- Interactive map of Laredo Ranchettes West, Texas
- Coordinates: 27°29′24″N 99°22′13″W﻿ / ﻿27.49000°N 99.37028°W
- Country: United States
- State: Texas
- County: Webb

Area
- • Total: 0.1 sq mi (0.26 km^{2})
- • Land: 0.1 sq mi (0.26 km^{2})
- • Water: 0.0 sq mi (0 km^{2})
- Elevation: 545 ft (166 m)

Population (2020)
- • Total: 5
- • Density: 50/sq mi (19/km^{2})
- Time zone: UTC-6 (Central (CST))
- • Summer (DST): UTC-5 (CDT)
- Zip Code: 78043
- GNIS feature ID: 2584668

= Laredo Ranchettes West, Texas =

Laredo Ranchettes West is a census-designated place (CDP) in Webb County, Texas, United States.
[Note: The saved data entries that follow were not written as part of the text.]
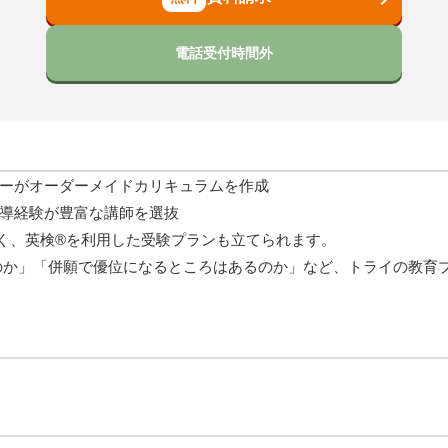
電話受付時間外
ナーがオーダーメイドカリキュラムを作成
指導経験が豊富な講師を選抜
く、英検®を利用した受験プランも立てられます。
のか」「併願で優位になるところはあるのか」など、トライの教育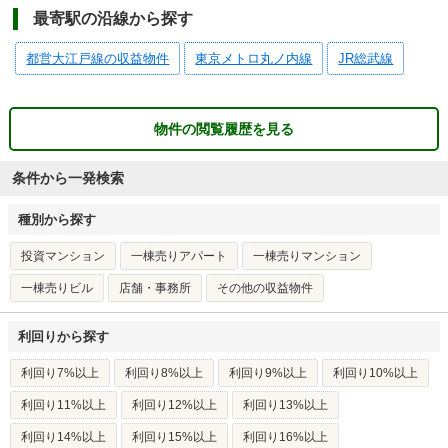
最寄駅の沿線から探す
都営大江戸線の収益物件
東京メトロ丸ノ内線
JR総武線
物件の閲覧履歴を見る
条件から一発検索
種別から探す
投資マンション
一棟売りアパート
一棟売りマンション
一棟売りビル
店舗・事務所
その他の収益物件
利回りから探す
利回り7%以上
利回り8%以上
利回り9%以上
利回り10%以上
利回り11%以上
利回り12%以上
利回り13%以上
利回り14%以上
利回り15%以上
利回り16%以上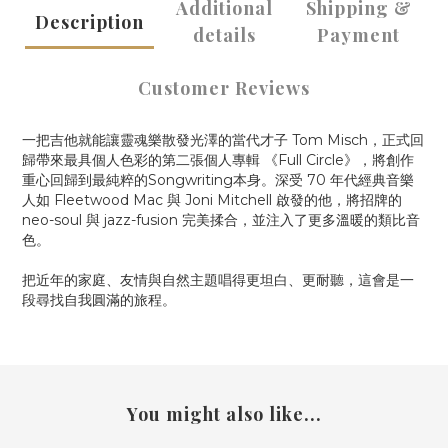
Additional
Shipping &
Description
details
Payment
Customer Reviews
一把吉他就能讓靈魂樂散發光澤的當代才子 Tom Misch，正式回
歸帶來最具個人色彩的第二張個人專輯 《Full Circle》，將創作
重心回歸到最純粹的Songwriting本身。深受 70 年代經典音樂
人如 Fleetwood Mac 與 Joni Mitchell 啟發的他，將招牌的
neo-soul 與 jazz-fusion 完美揉合，並注入了更多溫暖的類比音
色。
把近年的家庭、友情與自然主題唱得更坦白、更耐聽，這會是一
段尋找自我圓滿的旅程。
You might also like...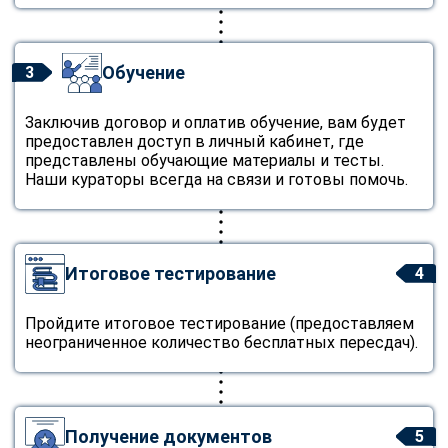
Обучение
3
Заключив договор и оплатив обучение, вам будет
предоставлен доступ в личный кабинет, где
представлены обучающие материалы и тесты.
Наши кураторы всегда на связи и готовы помочь.
Итоговое тестирование
4
Пройдите итоговое тестирование (предоставляем
неограниченное количество бесплатных пересдач).
Получение документов
5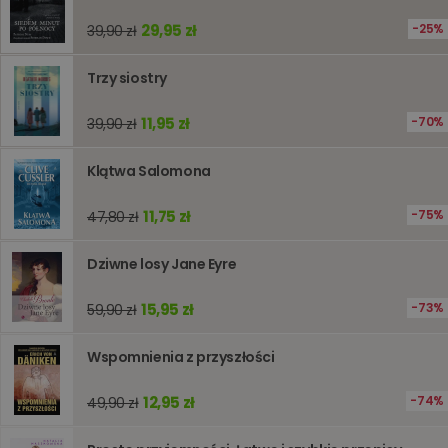
liczenia i
śledzeni
29,95 zł
25%
39,90 zł
lub wyda
stronie
internet
Trzy siostry
pomagaj
analizie i
optymali
11,95 zł
70%
39,90 zł
wydajno
strony
internet
Klątwa Salomona
PHPSESSID
Sesja
Cookie
PHP.net
generow
www.oczytani.pl
przez apl
11,75 zł
75%
47,80 zł
oparte n
PHP. Jest
identyfik
Dziwne losy Jane Eyre
ogólneg
przeznac
używany
obsługi
15,95 zł
73%
59,90 zł
zmiennyc
użytkown
Zwykle je
Wspomnienia z przyszłości
liczba
generow
losowo,
12,95 zł
74%
49,90 zł
jej użyc
być spec
dla witry
dobrym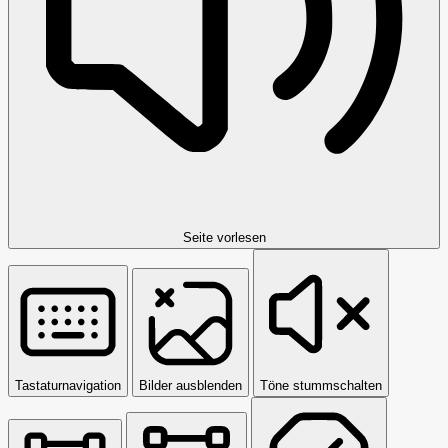
Seite vorlesen
Tastaturnavigation
Bilder ausblenden
Töne stummschalten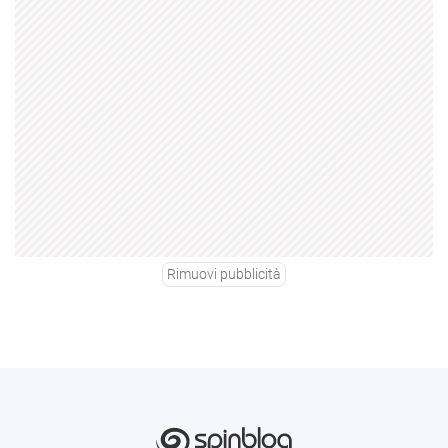
Rimuovi pubblicità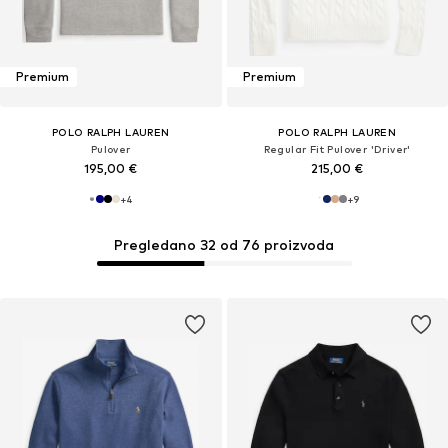
Premium
Premium
POLO RALPH LAUREN
POLO RALPH LAUREN
Pulover
Regular Fit Pulover 'Driver'
195,00 €
215,00 €
+
4
+
9
Pregledano 32 od 76 proizvoda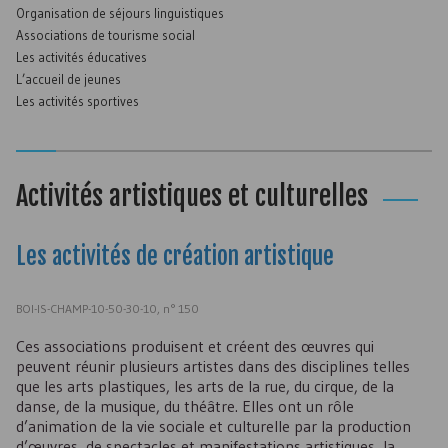
Organisation de séjours linguistiques
Associations de tourisme social
Les activités éducatives
L’accueil de jeunes
Les activités sportives
Activités artistiques et culturelles
Les activités de création artistique
BOI-IS-CHAMP-10-50-30-10, n° 150
Ces associations produisent et créent des œuvres qui
peuvent réunir plusieurs artistes dans des disciplines telles
que les arts plastiques, les arts de la rue, du cirque, de la
danse, de la musique, du théâtre. Elles ont un rôle
d’animation de la vie sociale et culturelle par la production
d’œuvres, de spectacles et manifestations artistiques, la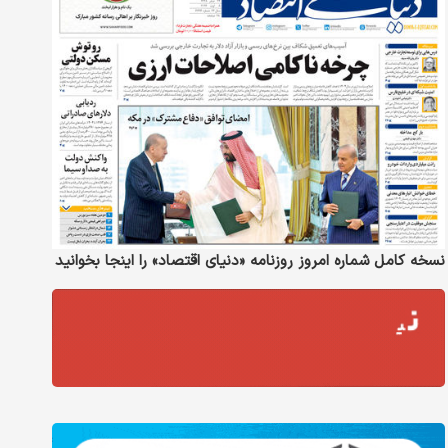
نسخه کامل شماره امروز روزنامه «دنیای‌ اقتصاد» را اینجا بخوانید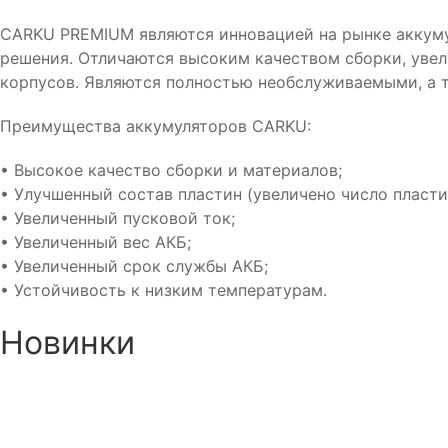
CARKU PREMIUM являются инновацией на рынке аккумул
решения. Отличаются высоким качеством сборки, уве
корпусов. Являются полностью необслуживаемыми, а 
Преимущества аккумуляторов CARKU:
• Высокое качество сборки и материалов;
• Улучшенный состав пластин (увеличено число пласти
• Увеличенный пусковой ток;
• Увеличенный вес АКБ;
• Увеличенный срок службы АКБ;
• Устойчивость к низким температурам.
Новинки
Аккумулятор DUOPEFBА 70-
Аккумулятор DUOPEF
З-R (75D23L)
СТ-60-З-R 60 Ач Обр.
8 750₽
8 390₽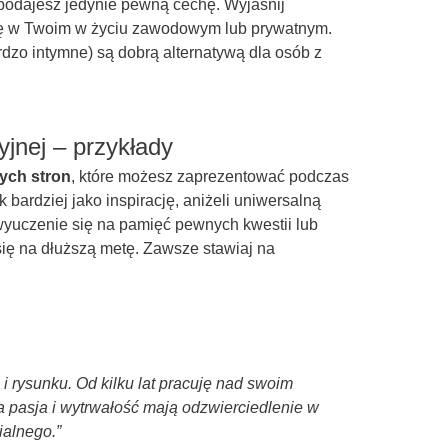
podajesz jedynie pewną cechę. Wyjaśnij
 się w Twoim w życiu zawodowym lub prywatnym.
ardzo intymne) są dobrą alternatywą dla osób z
jnej – przykłady
ych stron
, które możesz zaprezentować podczas
k bardziej jako inspirację, aniżeli uniwersalną
wyuczenie się na pamięć pewnych kwestii lub
ię na dłuższą metę. Zawsze stawiaj na
i rysunku. Od kilku lat pracuję nad swoim
a pasja i wytrwałość mają odzwierciedlenie w
ialnego.”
This was a new CDP formed from parts of the Laredo Ranchettes CDP prior to the 2010 census. As of the 2020 census, Laredo Ranchettes West had a population of 5.
==Geography==
Laredo Ranchettes West is located at (27.490034, -99.370145).
The CDP has a total area of 0.1 sqmi, all land.

==Demographics==

Laredo Ranchettes West first appeared as a census designated place in the 2010 U.S. census, one of nine CDPS (La Coma, Laredo Ranchettes West, Los Altos, Ranchitos East, San Carlos I, San Carlos II, Tanquecitos South Acres, and Tanquecitos South Acres II) from parts of Laredo Ranchettes CDP, and Pueblo Nuevo.

Historical population
| Census | Pop. | Note | %± |
| 2010 | 0 |  | — |
| 2020 | 5 |  | — |
U.S. Decennial Census 1850–1900 1910 1920 1930 1940 1950 1960 1970 1980 1990 2000 2010 2020

===2020 census===

Laredo Ranchettes West CDP, Texas – Racial and ethnic composition Note: the US Census treats Hispanic/Latino as an ethnic category. This table excludes Latinos from the racial categories and assigns them to a separate category. Hispanics/Latinos may be of any race.
| Race / Ethnicity (NH = Non-Hispanic) | Pop 2010 | Pop 2020 | % 2010 | % 2020 |
|---|---|---|---|---|
| White alone (NH) | 0 | 1 | 0.00% | 20.00% |
| Black or African American alone (NH) | 0 | 0 | 0.00% | 0.00% |
| Native American or Alaska Native alone (NH) | 0 | 0 | 0.00% | 0.00% |
| Asian alone (NH) | 0 | 0 | 0.00% | 0.00% |
| Native Hawaiian or Pacific Islander alone (NH) | 0 | 0 | 0.00% | 0.00% |
| Other race alone (NH) | 0 | 0 | 0.00% | 0.00% |
| Mixed race or Multiracial (NH) | 0 | 0 | 0.00% | 0.00% |
| Hispanic or Latino (any race) | 0 | 4 | 0.00% | 80.00% |
| Total | 0 | 5 | 100.00% | 100.00% |

==Education==
Residents are in the United Independent School District. Zoned schools include: Freedom Elementary School, Raul Perales Middle School, and United South High School.

The designated community college for Webb County is Laredo Community College.